Sunday 18 September 2016

Sunday September 18th, 2016 Peculiar Reads

In 2011, Miss Peregrine’s Home for Peculiar Children by Ransom Riggs was published. This young adult novel had an unusual hook: the characters and story were inspired by bizarre vintage photographs of children the author collected from flea markets. Riggs says, “I began to wonder who some of these strange-looking children had been [...] there was no way to know. So I thought: if I can’t know their real stories, I’ll make them up” (author interview, 2013 edition). The enigma of these odd characters attracted readers, and the book became a bestseller, quickly followed by two other titles in the series: The Hollow City and the Library of Souls. The movie adaptation arrives in theatres on Sept 30, and a graphic novel version is already available. The completed trilogy is very popular here at TBPL with both teen and adult readers due to its haunting atmosphere, original characters, and supernatural mystery.

There are other books that offer a similar mixture of atmosphere, whimsy, fantasy, and magic. Many of these begin in a world that seems like our own, but are slowly revealed to be just a little… unsettling. There might be a restricted swamp in an otherwise normal town, or ghosts who refuse to stay quiet. Characters work through supernatural mysteries or quests in these stories set partly in the liminal space between the real and unreal, where things are often quite peculiar.

Scowler by Daniel Kraus: Imagine your father is a monster. Would that mean there are monsters inside you, too? Nineteen-year-old Ry Burke, his mother, and little sister scrape by for a living on their dying family farm. Ry wishes for anything to distract him from the grim memories of his father's physical and emotional abuse. Then a meteorite falls from the sky, bringing with it not only a fragment from another world but also the arrival of a ruthless man intent on destroying the entire family. Soon Ry is forced to defend himself by resurrecting a trio of imaginary childhood protectors: kindly Mr. Furrington, wise Jesus, and the bloodthirsty Scowler.

The Ocean at the End of the Lane by Neil Gaiman: Sussex, England. A middle-aged man returns to his childhood home to attend a funeral. Although the house he lived in is long gone, he is drawn to the farm at the end of the road, where, when he was seven, he encountered a most remarkable girl, Lettie Hempstock, and her mother and grandmother. He hasn't thought of Lettie in decades, and yet as he sits by the pond (a pond that she'd claimed was an ocean) behind the ramshackle old farmhouse, the unremembered past comes flooding back. And it is a past too strange, too frightening, too dangerous to have happened to anyone, let alone a small boy.
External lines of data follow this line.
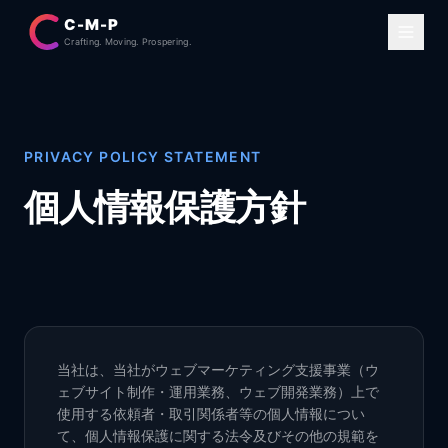
C-M-P
Crafting. Moving. Prospering.
PRIVACY POLICY STATEMENT
個人情報保護方針
当社は、当社がウェブマーケティング支援事業（ウ
ェブサイト制作・運用業務、ウェブ開発業務）上で
使用する依頼者・取引関係者等の個人情報につい
て、個人情報保護に関する法令及びその他の規範を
The Book of Lost Things: High in his attic bedroom, twelve-year-old David mourns the death of his mother, with only the books on his shelf for company. But those books have begun to whisper to him in the darkness. Angry and alone, he takes refuge in his imagination and soon finds that reality and fantasy have begun to meld. While his family falls apart around him, David is violently propelled into a world that is a strange reflection of his own -- populated by heroes and monsters and ruled by a faded king who keeps his secrets in a mysterious book, The Book of Lost Things.